--- TEXT SEGMENT Enclosed Below ---

The first webinar in our series Diversifying Dietetics.
Take a look at our next webinars Sickle cell nutrition an opportunity for dietitians to be a visible force with an audible voice and Challenging heteronormativity in dietetic education and beyond
In this talk, which is a shortened version of one at the International Congress of Nutrition and Dietetics 2024, Lucy shares some ideas for helping people who feel stuck in their relationship with food, and supporting professionals to integrate social factors. In this context, 'queering' involves first, identifying the drive to create binary categories, such as healthy/unhealthy, white/black. Second, understanding how this supports interconnected oppressions. Third, figuring out how to respond from an ethics of reckoning, care, and repair. A key point is that this is collective work that we are each called to engage in responsibly according to our positionality. They gratefully acknowledge the long cross-pollinating lineages of fat, Black, feminist, trans, and Indigenous scholarship that shapes their work.
Lucy Aphramor (they/them) is a queer Quaker, radical dietitian and performance poet . They are interested in collectively reimagining the stories we live out around food, bodies, and health, to develop liberatory alternatives. This involves thinking beyond binaries of healthy/unhealthy, good/bad, human/nonhuman and ensuring trauma, colonialism, and oppression are accounted for across dietetic practice.
Lucy has been pleased to contribute to knowledge creation through serving on EFAD Public Health, as a Size Awareness Consultant for the Welsh Assembly Government, co-founder of World Critical Dietetics and a member of the Food Ethics Council. They have won professional, NHS, and charity awards including being nominated to the BDA Roll of Honour and receiving the BDA Rose Simmonds Award for their work around equality, diversity, and inclusion (EDI). They currently work part-time in an EDI role and as a consultant and trainer.

--- End of Enclosed TEXT SEGMENT ---
--- DATASET EXCERPTS Enclosed Below ---

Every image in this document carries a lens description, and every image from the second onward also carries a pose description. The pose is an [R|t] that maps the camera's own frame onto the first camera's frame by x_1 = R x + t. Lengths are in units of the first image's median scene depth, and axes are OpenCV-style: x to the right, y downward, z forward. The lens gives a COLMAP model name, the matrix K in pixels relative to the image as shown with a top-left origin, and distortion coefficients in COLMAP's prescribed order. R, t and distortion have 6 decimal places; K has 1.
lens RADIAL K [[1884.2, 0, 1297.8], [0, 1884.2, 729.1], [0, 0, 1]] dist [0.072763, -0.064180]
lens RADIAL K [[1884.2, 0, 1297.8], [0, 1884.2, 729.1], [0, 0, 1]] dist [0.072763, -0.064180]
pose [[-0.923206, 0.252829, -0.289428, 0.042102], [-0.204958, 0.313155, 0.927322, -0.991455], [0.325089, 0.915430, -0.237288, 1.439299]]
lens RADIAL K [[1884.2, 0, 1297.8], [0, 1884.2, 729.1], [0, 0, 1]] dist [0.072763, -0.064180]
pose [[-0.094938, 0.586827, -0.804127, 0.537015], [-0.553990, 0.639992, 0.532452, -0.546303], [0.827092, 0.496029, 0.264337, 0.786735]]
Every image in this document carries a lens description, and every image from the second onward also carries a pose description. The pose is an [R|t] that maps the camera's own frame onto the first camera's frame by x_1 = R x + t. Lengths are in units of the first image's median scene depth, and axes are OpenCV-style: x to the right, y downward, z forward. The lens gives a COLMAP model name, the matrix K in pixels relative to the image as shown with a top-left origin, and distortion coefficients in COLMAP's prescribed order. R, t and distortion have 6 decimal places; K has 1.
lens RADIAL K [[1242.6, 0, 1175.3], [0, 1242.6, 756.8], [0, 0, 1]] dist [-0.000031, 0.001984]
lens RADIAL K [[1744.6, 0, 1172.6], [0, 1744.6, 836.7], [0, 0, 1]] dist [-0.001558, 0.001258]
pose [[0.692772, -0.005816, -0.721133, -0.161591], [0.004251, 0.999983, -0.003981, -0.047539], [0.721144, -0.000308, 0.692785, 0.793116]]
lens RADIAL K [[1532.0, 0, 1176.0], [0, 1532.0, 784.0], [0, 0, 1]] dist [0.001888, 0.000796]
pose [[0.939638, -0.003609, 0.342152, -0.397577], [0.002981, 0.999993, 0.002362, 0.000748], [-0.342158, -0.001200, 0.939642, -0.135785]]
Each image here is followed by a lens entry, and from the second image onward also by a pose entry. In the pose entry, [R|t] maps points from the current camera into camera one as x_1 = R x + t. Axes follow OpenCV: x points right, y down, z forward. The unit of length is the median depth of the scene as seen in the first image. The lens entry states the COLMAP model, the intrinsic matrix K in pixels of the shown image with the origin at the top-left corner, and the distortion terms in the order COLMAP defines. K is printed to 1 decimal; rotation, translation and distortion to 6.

--- End of Enclosed DATASET EXCERPTS ---

> _TASK GOAL_:
According to the webinar page, which award did Lucy Aphramor receive for their work around equality, diversity, and inclusion? You can set the entries aside.

> _ANSWER BELOW_:
The BDA Rose Simmonds Award.